▸ Instruction
When the line containing "List each element's" appears in the data below, begin copying there and stop only after the line containing "Rendered at 2001 by 1125 pixels.".

▸ Dataset content
━━━━━━━━━━

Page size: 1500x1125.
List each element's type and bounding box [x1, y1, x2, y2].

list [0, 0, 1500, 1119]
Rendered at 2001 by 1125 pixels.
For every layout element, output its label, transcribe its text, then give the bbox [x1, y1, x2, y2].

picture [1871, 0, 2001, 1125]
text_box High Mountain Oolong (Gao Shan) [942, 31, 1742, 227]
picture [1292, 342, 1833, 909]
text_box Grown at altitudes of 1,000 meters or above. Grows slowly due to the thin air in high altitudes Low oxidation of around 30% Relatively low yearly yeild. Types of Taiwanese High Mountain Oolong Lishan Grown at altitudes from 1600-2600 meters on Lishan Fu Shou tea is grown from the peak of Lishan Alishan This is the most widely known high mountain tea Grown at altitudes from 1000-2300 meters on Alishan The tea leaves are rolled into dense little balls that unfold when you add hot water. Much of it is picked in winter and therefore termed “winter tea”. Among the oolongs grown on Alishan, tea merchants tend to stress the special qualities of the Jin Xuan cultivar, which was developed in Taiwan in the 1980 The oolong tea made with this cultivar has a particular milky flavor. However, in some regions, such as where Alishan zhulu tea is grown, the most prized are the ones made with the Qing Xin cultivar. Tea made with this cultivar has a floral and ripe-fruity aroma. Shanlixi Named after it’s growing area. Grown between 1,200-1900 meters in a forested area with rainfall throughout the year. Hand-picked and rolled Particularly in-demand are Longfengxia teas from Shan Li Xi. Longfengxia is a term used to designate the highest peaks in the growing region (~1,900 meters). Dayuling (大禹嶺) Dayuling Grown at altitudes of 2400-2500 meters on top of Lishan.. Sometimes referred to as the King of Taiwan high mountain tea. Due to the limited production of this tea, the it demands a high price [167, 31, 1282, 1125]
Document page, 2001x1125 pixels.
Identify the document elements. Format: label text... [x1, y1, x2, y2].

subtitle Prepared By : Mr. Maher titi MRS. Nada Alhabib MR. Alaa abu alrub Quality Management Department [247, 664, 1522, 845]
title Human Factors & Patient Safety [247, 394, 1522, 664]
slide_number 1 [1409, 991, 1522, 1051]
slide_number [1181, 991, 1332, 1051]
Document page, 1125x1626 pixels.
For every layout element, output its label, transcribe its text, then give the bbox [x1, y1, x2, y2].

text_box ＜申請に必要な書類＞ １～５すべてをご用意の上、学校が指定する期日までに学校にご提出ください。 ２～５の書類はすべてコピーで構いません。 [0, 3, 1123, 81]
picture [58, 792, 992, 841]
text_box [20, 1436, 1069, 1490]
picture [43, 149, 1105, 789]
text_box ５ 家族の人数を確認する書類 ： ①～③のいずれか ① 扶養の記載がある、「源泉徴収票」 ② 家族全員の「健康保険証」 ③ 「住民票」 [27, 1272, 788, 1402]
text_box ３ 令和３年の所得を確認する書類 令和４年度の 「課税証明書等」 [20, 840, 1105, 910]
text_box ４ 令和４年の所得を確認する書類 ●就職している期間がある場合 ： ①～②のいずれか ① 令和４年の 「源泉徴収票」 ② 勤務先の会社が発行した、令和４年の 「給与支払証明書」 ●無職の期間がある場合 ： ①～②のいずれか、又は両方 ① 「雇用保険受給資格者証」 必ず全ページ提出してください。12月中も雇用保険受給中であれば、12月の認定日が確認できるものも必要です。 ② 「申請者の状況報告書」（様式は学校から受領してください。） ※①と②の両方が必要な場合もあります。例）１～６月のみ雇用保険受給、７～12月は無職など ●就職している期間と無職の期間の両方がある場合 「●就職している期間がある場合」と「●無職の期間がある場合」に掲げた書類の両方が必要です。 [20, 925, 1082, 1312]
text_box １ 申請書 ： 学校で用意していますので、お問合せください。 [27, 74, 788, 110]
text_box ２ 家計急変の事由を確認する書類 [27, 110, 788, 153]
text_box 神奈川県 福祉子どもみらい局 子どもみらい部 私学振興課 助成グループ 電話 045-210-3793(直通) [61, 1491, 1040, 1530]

━━━━━━━━━━

▸ Your solution
List each element's type and bounding box [x1, y1, x2, y2].

list [0, 0, 1500, 1119]
Rendered at 2001 by 1125 pixels.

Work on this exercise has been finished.